Al fútbol llegó por casualidad. Y un día, acompañando a una amiga, se probó en Platense y quedó en el equipo. Pero nunca descolló. Y decidió estudiar como DT en la escuela de la AFA. En 2012 dirigió el equipo argentino en el Homeless World Cup. Y después armó equipos de futsal femenino en varios clubes y creó AFFAR. Un día una chica ciega le escribió y le pidió que armara una equipo para mujeres no videntes, y ella se conmovió cuando se dio cuenta de que en Buenos Aires no había ninguno, mientras que “Los Murciélagos –como se llama a la selección masculina de futbol para ciegos– tiene ya veinte años”. “No sabía nada. Tuve que aprender todo”, aclara. Hoy hay dos planteles femeninos en el ámbito porteño, con uno de ellos entrenan en el Club Banco Nación. Los primeros equipos femeninos de ciegas nacieron en Córdoba y Salta.

Mucha gente piensa que ser feminista es querer ser superior a los hombres, como si fueras una renegada del sistema. Las feministas queremos los mismos derechos –dice ella.

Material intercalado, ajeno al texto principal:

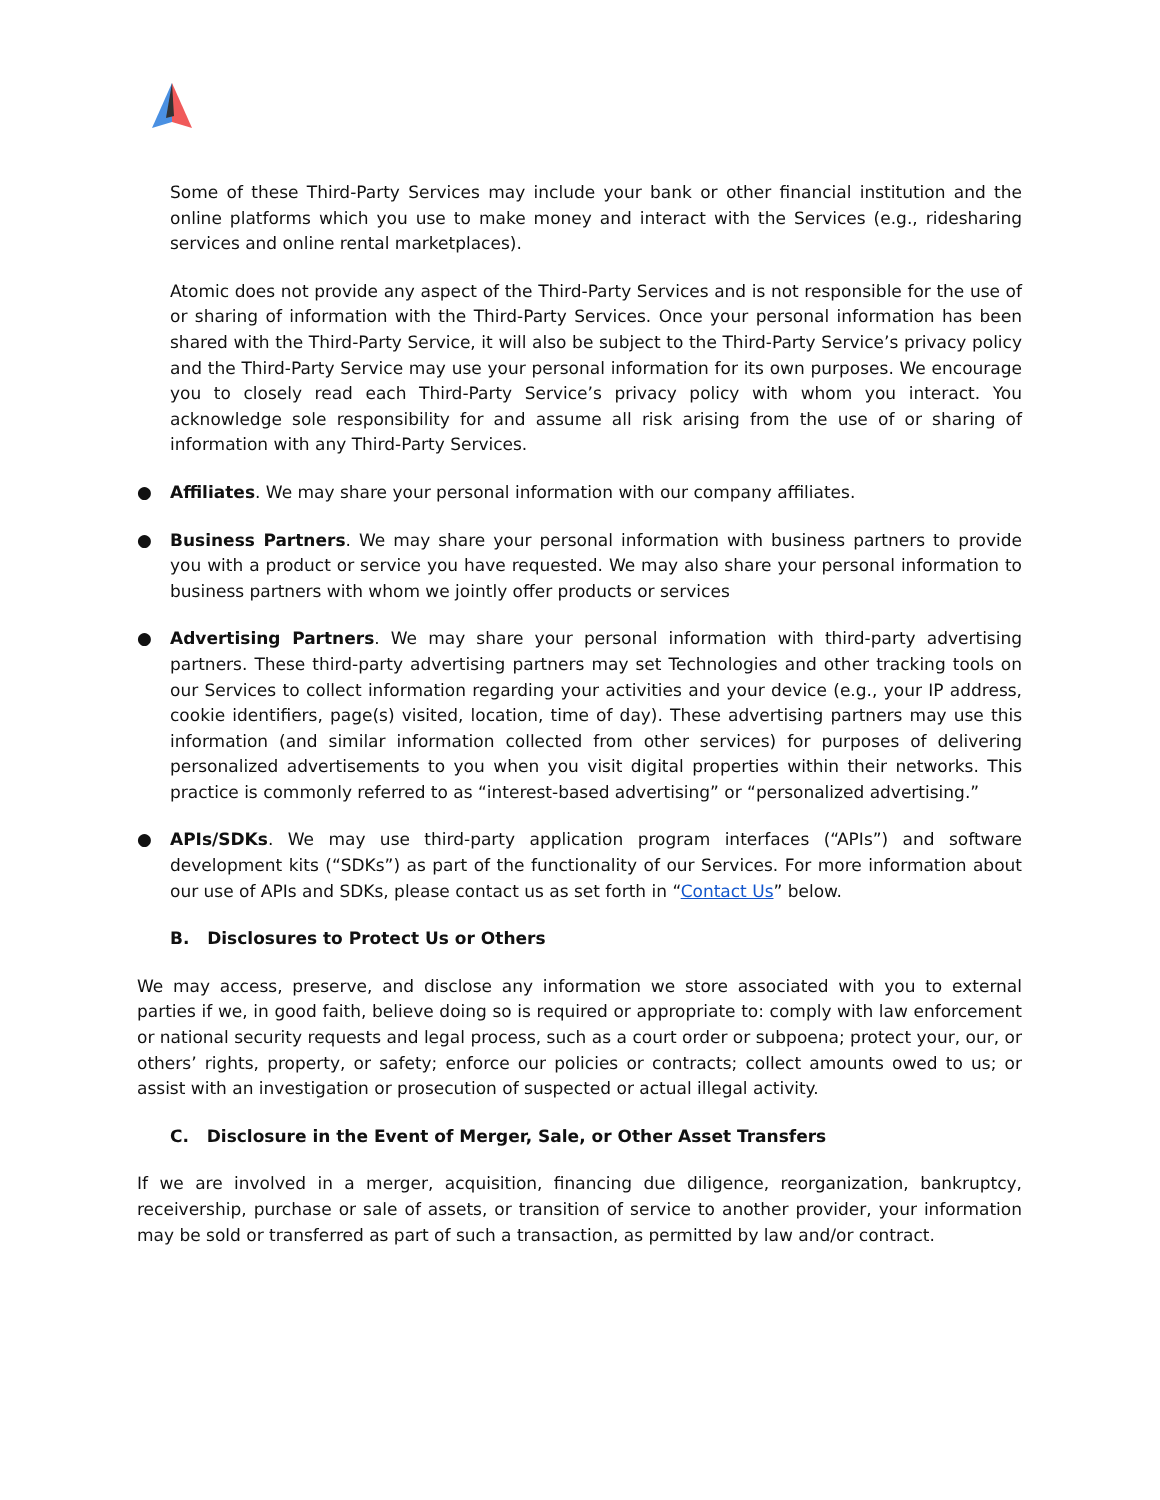Some of these Third-Party Services may include your bank or other financial institution and the online platforms which you use to make money and interact with the Services (e.g., ridesharing services and online rental marketplaces).
Atomic does not provide any aspect of the Third-Party Services and is not responsible for the use of or sharing of information with the Third-Party Services. Once your personal information has been shared with the Third-Party Service, it will also be subject to the Third-Party Service’s privacy policy and the Third-Party Service may use your personal information for its own purposes. We encourage you to closely read each Third-Party Service’s privacy policy with whom you interact. You acknowledge sole responsibility for and assume all risk arising from the use of or sharing of information with any Third-Party Services.
● Affiliates. We may share your personal information with our company affiliates.
● Business Partners. We may share your personal information with business partners to provide you with a product or service you have requested. We may also share your personal information to business partners with whom we jointly offer products or services
● Advertising Partners. We may share your personal information with third-party advertising partners. These third-party advertising partners may set Technologies and other tracking tools on our Services to collect information regarding your activities and your device (e.g., your IP address, cookie identifiers, page(s) visited, location, time of day). These advertising partners may use this information (and similar information collected from other services) for purposes of delivering personalized advertisements to you when you visit digital properties within their networks. This practice is commonly referred to as “interest-based advertising” or “personalized advertising.”
● APIs/SDKs. We may use third-party application program interfaces (“APIs”) and software development kits (“SDKs”) as part of the functionality of our Services. For more information about our use of APIs and SDKs, please contact us as set forth in “Contact Us” below.
B. Disclosures to Protect Us or Others
We may access, preserve, and disclose any information we store associated with you to external parties if we, in good faith, believe doing so is required or appropriate to: comply with law enforcement or national security requests and legal process, such as a court order or subpoena; protect your, our, or others’ rights, property, or safety; enforce our policies or contracts; collect amounts owed to us; or assist with an investigation or prosecution of suspected or actual illegal activity.
C. Disclosure in the Event of Merger, Sale, or Other Asset Transfers
If we are involved in a merger, acquisition, financing due diligence, reorganization, bankruptcy, receivership, purchase or sale of assets, or transition of service to another provider, your information may be sold or transferred as part of such a transaction, as permitted by law and/or contract.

Ella está en pareja hace siete años con otra mujer, también jugadora de fútbol. Viven en una casa del barrio de Nuñez, “con patio y perro”. Evelina abrió una escuela de fútbol que lleva su nombre, y tiene dos sedes, en la ciudad de Buenos Aires. “El desafío es darle las mismas oportunidades a las chicas que quieren jugar en Buenos Aires, donde tenemos acceso a todo, que en el interior del país”, se propone.

En 2016, la AFFAR adhirió a la campaña de la ONU “Únete Latinoamérica” para poner fin a la violencia de género. “La idea era organizar torneos para concientizar sobre el tema con la excusa del fútbol”, cuenta. Después, desde Naciones Unidas le propusieron unirse al programa “Agenda 2030 de los objetivos de desarrollo sostenibles” para promover con la asociación metas como la posibilidad de tener una vida sana, educación inclusiva y de calidad y lograr la igualdad de géneros.

La semana próxima, Evelina viajará a Nueva York, donde contará en la sede de la ONU, ante jóvenes de todo el mundo, sus proyectos, sueños y desafíos para que el fútbol le abra puertas a otras pibas.